Ms Dalton said natural burials, where the body was treated with natural products, dressed in cotton or linen and buried in a shroud or an untreated coffin in an area of bushland ranged vastly in price depending on the location of the burial ground.

But she said that with enough forward planning, those who wanted to be environmentally conscious about their after-life care could find an affordable balance with the right information and assistance.

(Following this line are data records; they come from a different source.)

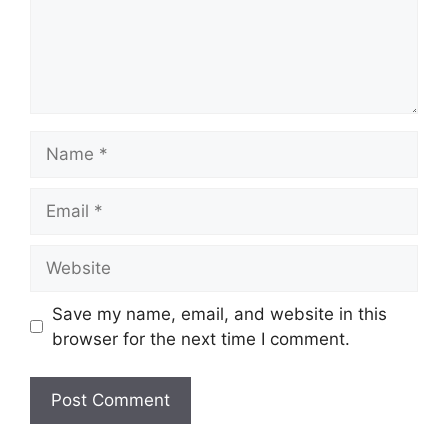
Name
Email
Website
Save my name, email, and website in this
browser for the next time I comment.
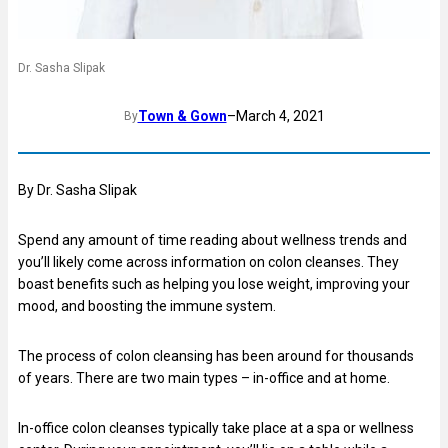
Dr. Sasha Slipak
Town & Gown
–
March 4, 2021
By
By Dr. Sasha Slipak
Spend any amount of time reading about wellness trends and
you’ll likely come across information on colon cleanses. They
boast benefits such as helping you lose weight, improving your
mood, and boosting the immune system.
The process of colon cleansing has been around for thousands
of years. There are two main types – in-office and at home.
In-office colon cleanses typically take place at a spa or wellness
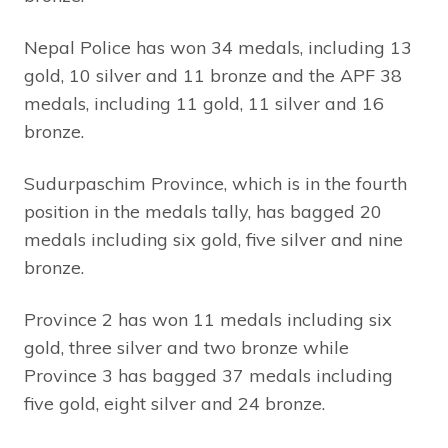
Nepal Police has won 34 medals, including 13
gold, 10 silver and 11 bronze and the APF 38
medals, including 11 gold, 11 silver and 16
bronze.
Sudurpaschim Province, which is in the fourth
position in the medals tally, has bagged 20
medals including six gold, five silver and nine
bronze.
Province 2 has won 11 medals including six
gold, three silver and two bronze while
Province 3 has bagged 37 medals including
five gold, eight silver and 24 bronze.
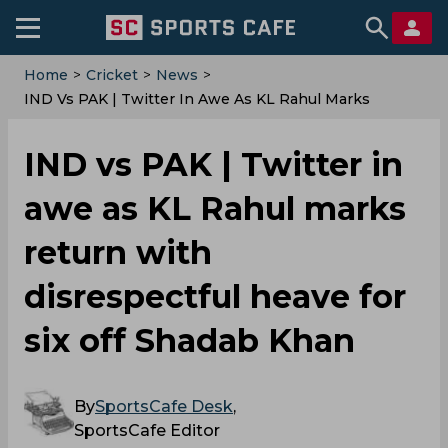
Home
>
Cricket
>
News
>
IND Vs PAK | Twitter In Awe As KL Rahul Marks
Return With Disrespectful Heave For Six Off Shadab
Khan
IND vs PAK | Twitter in
awe as KL Rahul marks
return with
disrespectful heave for
six off Shadab Khan
By
SportsCafe Desk
,
SportsCafe Editor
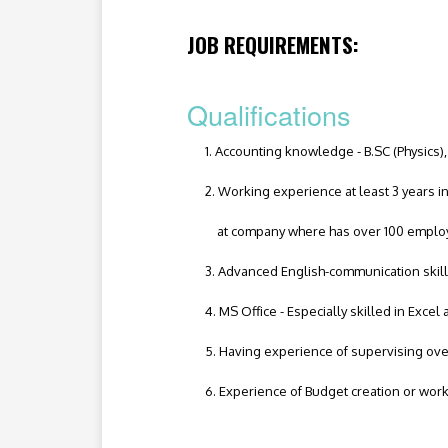
JOB REQUIREMENTS:
Qualifications
1. Accounting knowledge - B.SC (Physics), 
2. Working experience at least 3 years in 
at company where has over 100 emplo
3. Advanced English-communication skill
4. MS Office - Especially skilled in Excel
5. Having experience of supervising over 
6. Experience of Budget creation or worki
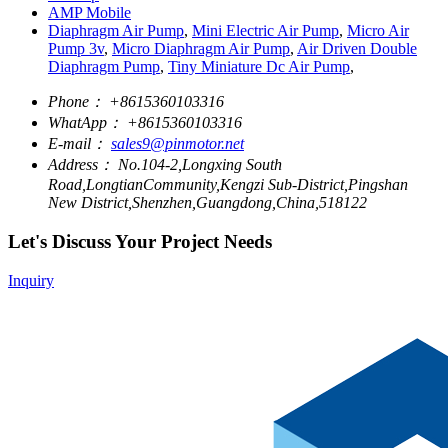
AMP Mobile
Diaphragm Air Pump
,
Mini Electric Air Pump
,
Micro Air
Pump 3v
,
Micro Diaphragm Air Pump
,
Air Driven Double
Diaphragm Pump
,
Tiny Miniature Dc Air Pump
,
Phone：
+8615360103316
WhatApp：
+8615360103316
E-mail：
sales9@pinmotor.net
Address：
No.104-2,Longxing South
Road,LongtianCommunity,Kengzi Sub-District,Pingshan
New District,Shenzhen,Guangdong,China,518122
Let's Discuss Your Project Needs
Inquiry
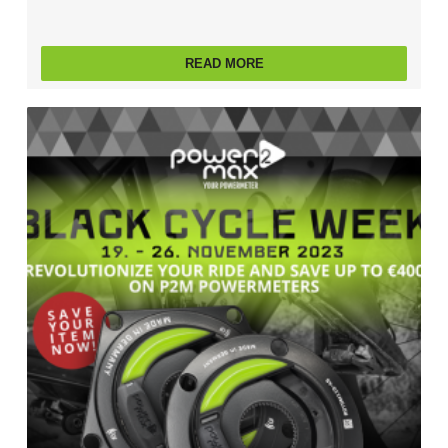
READ MORE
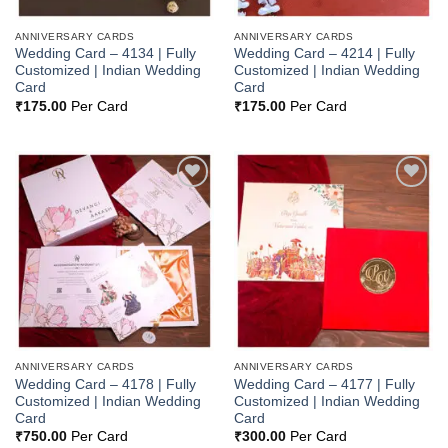
ANNIVERSARY CARDS
ANNIVERSARY CARDS
Wedding Card – 4134 | Fully
Wedding Card – 4214 | Fully
Customized | Indian Wedding
Customized | Indian Wedding
Card
Card
₹
175.00
Per Card
₹
175.00
Per Card
Add to
Add to
Wishlist
Wishlist
ANNIVERSARY CARDS
ANNIVERSARY CARDS
Wedding Card – 4178 | Fully
Wedding Card – 4177 | Fully
Customized | Indian Wedding
Customized | Indian Wedding
Card
Card
₹
750.00
Per Card
₹
300.00
Per Card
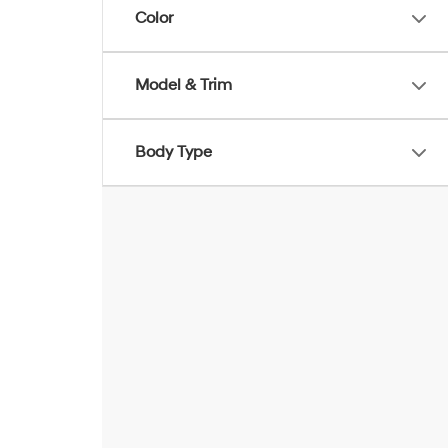
Color
Model & Trim
Body Type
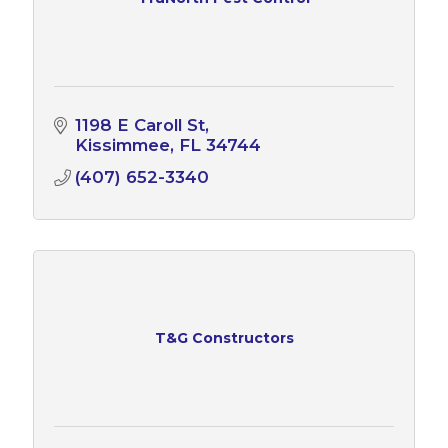
1198 E Caroll St
Kissimmee
FL
34744
(407) 652-3340
T&G Constructors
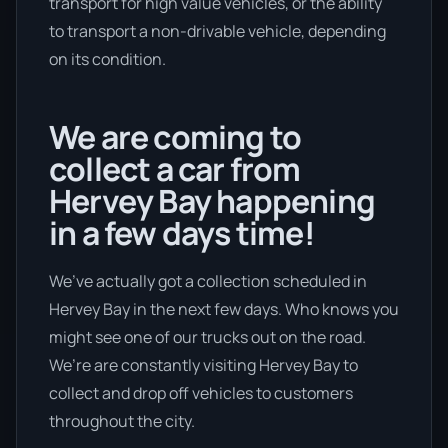
transport for high value vehicles, or the ability
to transport a non-drivable vehicle, depending
on its condition.
We are coming to
collect a car from
Hervey Bay happening
in a few days time!
We’ve actually got a collection scheduled in
Hervey Bay in the next few days. Who knows you
might see one of our trucks out on the road.
We’re are constantly visiting Hervey Bay to
collect and drop off vehicles to customers
throughout the city.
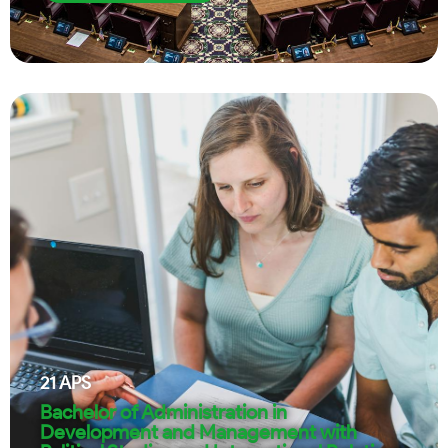
21
APS
Bachelor of Administration in
Development and Management with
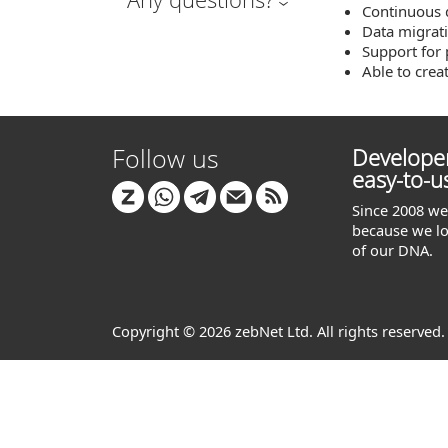
Continuous 
Data migrat
Support for 
Able to creat
Follow us
Developer
easy-to-u
Since 2008 we 
because we lo
of our DNA.
Copyright © 2026 zebNet Ltd. All rights reserved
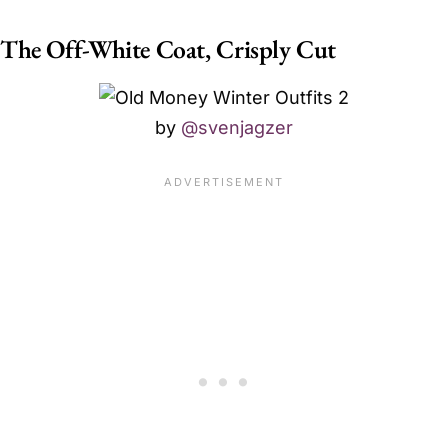
The Off-White Coat, Crisply Cut
by
@svenjagzer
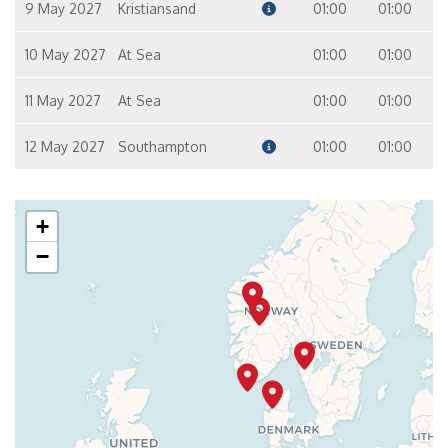
9 May 2027
Kristiansand
01:00
01:00
10 May 2027
At Sea
01:00
01:00
11 May 2027
At Sea
01:00
01:00
12 May 2027
Southampton
01:00
01:00
+
−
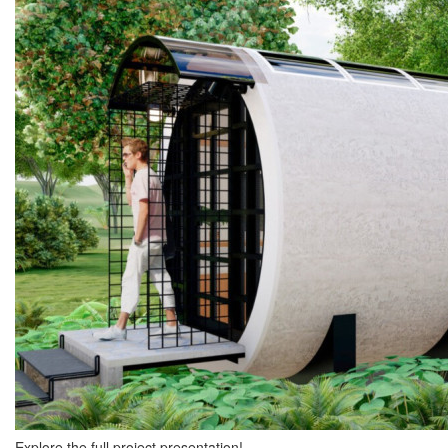
Explore the full project presentation!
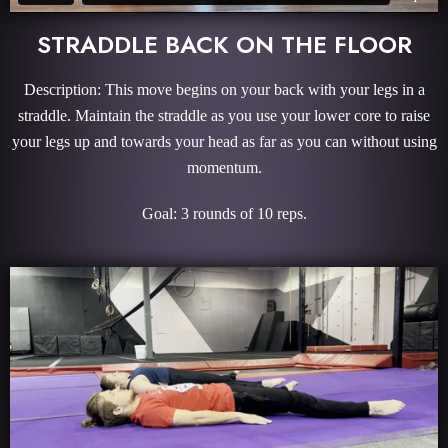
STRADDLE BACK ON THE FLOOR
Description: This move begins on your back with your legs in a
straddle. Maintain the straddle as you use your lower core to raise
your legs up and towards your head as far as you can without using
momentum.
Goal: 3 rounds of 10 reps.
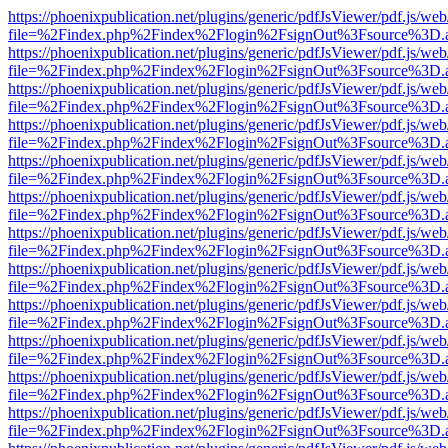
https://phoenixpublication.net/plugins/generic/pdfJsViewer/pdf.js/we
file=%2Findex.php%2Findex%2Flogin%2FsignOut%3Fsource%3D.ame
https://phoenixpublication.net/plugins/generic/pdfJsViewer/pdf.js/we
file=%2Findex.php%2Findex%2Flogin%2FsignOut%3Fsource%3D.ame
https://phoenixpublication.net/plugins/generic/pdfJsViewer/pdf.js/we
file=%2Findex.php%2Findex%2Flogin%2FsignOut%3Fsource%3D.ame
https://phoenixpublication.net/plugins/generic/pdfJsViewer/pdf.js/we
file=%2Findex.php%2Findex%2Flogin%2FsignOut%3Fsource%3D.ame
https://phoenixpublication.net/plugins/generic/pdfJsViewer/pdf.js/we
file=%2Findex.php%2Findex%2Flogin%2FsignOut%3Fsource%3D.ame
https://phoenixpublication.net/plugins/generic/pdfJsViewer/pdf.js/we
file=%2Findex.php%2Findex%2Flogin%2FsignOut%3Fsource%3D.ame
https://phoenixpublication.net/plugins/generic/pdfJsViewer/pdf.js/we
file=%2Findex.php%2Findex%2Flogin%2FsignOut%3Fsource%3D.ame
https://phoenixpublication.net/plugins/generic/pdfJsViewer/pdf.js/we
file=%2Findex.php%2Findex%2Flogin%2FsignOut%3Fsource%3D.ame
https://phoenixpublication.net/plugins/generic/pdfJsViewer/pdf.js/we
file=%2Findex.php%2Findex%2Flogin%2FsignOut%3Fsource%3D.ame
https://phoenixpublication.net/plugins/generic/pdfJsViewer/pdf.js/we
file=%2Findex.php%2Findex%2Flogin%2FsignOut%3Fsource%3D.ame
https://phoenixpublication.net/plugins/generic/pdfJsViewer/pdf.js/we
file=%2Findex.php%2Findex%2Flogin%2FsignOut%3Fsource%3D.ame
https://phoenixpublication.net/plugins/generic/pdfJsViewer/pdf.js/we
file=%2Findex.php%2Findex%2Flogin%2FsignOut%3Fsource%3D.ame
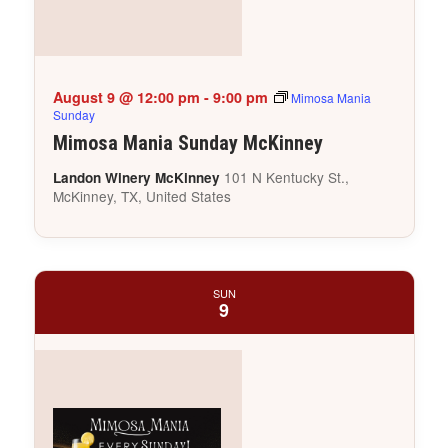
August 9 @ 12:00 pm
-
9:00 pm
Mimosa Mania
Sunday
Mimosa Mania Sunday McKinney
101 N Kentucky St.,
Landon Winery McKinney
McKinney, TX, United States
SUN
9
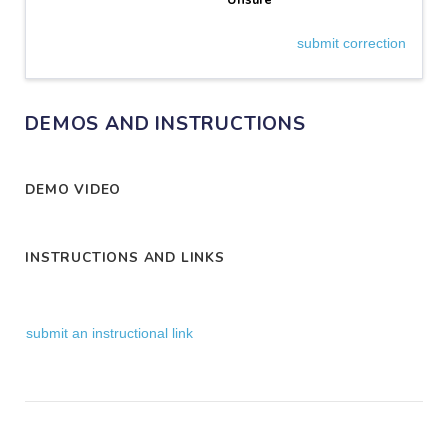
Unsure
submit correction
DEMOS AND INSTRUCTIONS
DEMO VIDEO
INSTRUCTIONS AND LINKS
submit an instructional link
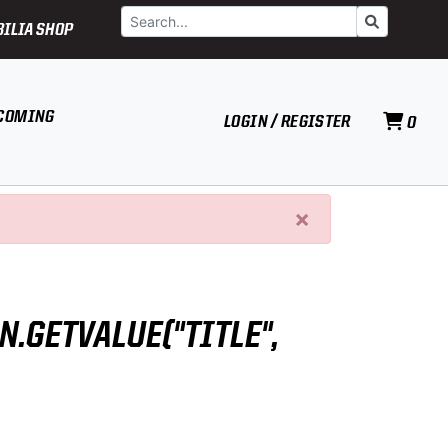
Search
Go
ILIA SHOP
COMING
LOGIN / REGISTER
0
×
N.GETVALUE("TITLE",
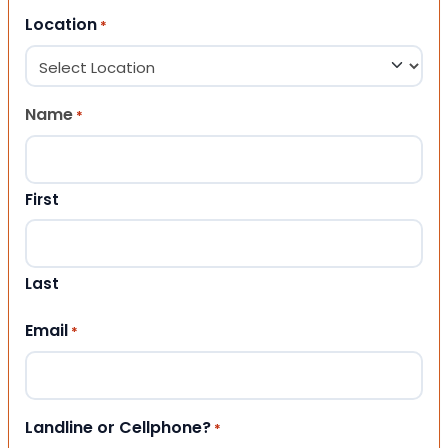
Location
*
Name
*
First
Last
Email
*
Landline or Cellphone?
*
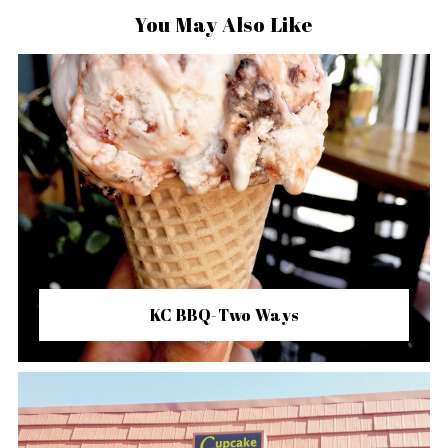
You May Also Like
KC BBQ-Two Ways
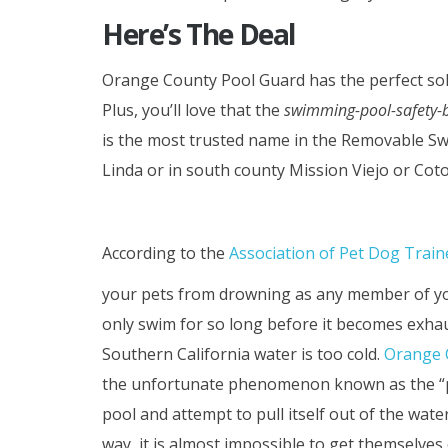
Here’s The Deal
Orange County Pool Guard has the perfect sol
Plus, you’ll love that the
swimming-pool-safety-b
is the most trusted name in the Removable Sw
Linda or in south county Mission Viejo or Coto
According to the
Association of Pet Dog Train
your pets from drowning as any member of yo
only swim for so long before it becomes exha
Southern California water is too cold.
Orange 
the unfortunate phenomenon known as the “pet 
pool and attempt to pull itself out of the wate
way, it is almost impossible to get themselves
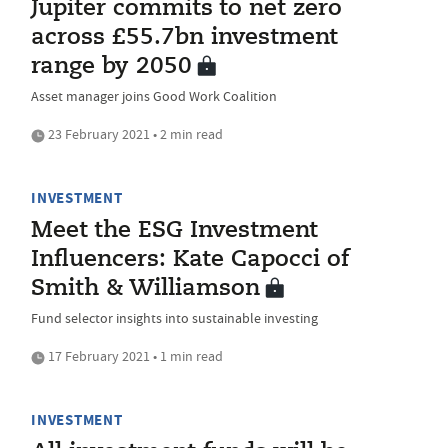
Jupiter commits to net zero
across £55.7bn investment
range by 2050
Asset manager joins Good Work Coalition
23 February 2021 • 2 min read
INVESTMENT
Meet the ESG Investment
Influencers: Kate Capocci of
Smith & Williamson
Fund selector insights into sustainable investing
17 February 2021 • 1 min read
INVESTMENT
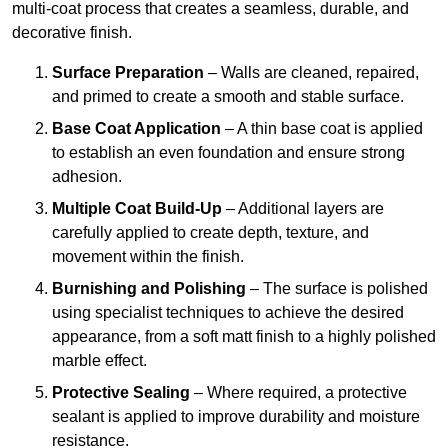
multi-coat process that creates a seamless, durable, and
decorative finish.
Surface Preparation
– Walls are cleaned, repaired,
and primed to create a smooth and stable surface.
Base Coat Application
– A thin base coat is applied
to establish an even foundation and ensure strong
adhesion.
Multiple Coat Build-Up
– Additional layers are
carefully applied to create depth, texture, and
movement within the finish.
Burnishing and Polishing
– The surface is polished
using specialist techniques to achieve the desired
appearance, from a soft matt finish to a highly polished
marble effect.
Protective Sealing
– Where required, a protective
sealant is applied to improve durability and moisture
resistance.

She said involving family and friends to organise the food and source their own flowers was another more affordable, potentially sustainable option.

“We always say there [are] 50 shades of green [when it comes to funerals and sustainability]. You choose what you want to prioritise,” she said.

“If a natural burial or natural funeral is something that is of interest, start to research early, talk to people and make sure that you’re comfortable with who you are talking to.”

St Barnabas Balwyn assistant curate and aged care chaplain Reverend Kirsty Brown said that for most funerals in which she was involved, family culture and ritual still played an important role in choices around burial or cremation.

She said how for instance, she had recently performed a burial ceremony in a mausoleum, where the deceased was interred next to their spouse.

But she said she believed that trends around funerals would soon begin to shift to account for other priorities.

“I think the next couple of generations will be quite different,” she said.

Natural Death Advocacy Network president and end-of-life doula Rebecca Lyons said that a do-it-yourself approach tended to be cheaper, more environmentally friendly and emotionally healthy for those grieving.

She said that she offered her clients the opportunity to spend time with their loved one in their own home, wash and dress the body themselves in natural products and arrange for a natural burial or cremation without mortuary costs.

She also said that choosing to use a shroud instead of a coffin lowered costs by up to $2500.

Ms Lyons said that over the past several years, she had noticed that people were thinking more deeply about what was possible with funerals and death practices, and that having an advocate helped when having tough conversations.

She also said that the latest edition of the Diagnostic and Statistical Manual of Mental Disorders recognised complicated and long-term grief as a mental health issue.

She said that the do-it-yourself approach was redefining how grief was processed and handled.

“I’m seeing a gentler kind of bereavement,” she said. “What we find is that the grief is experienced in a much [gentler] way.

“I can honestly say that grief is an emotion that needs something to do.”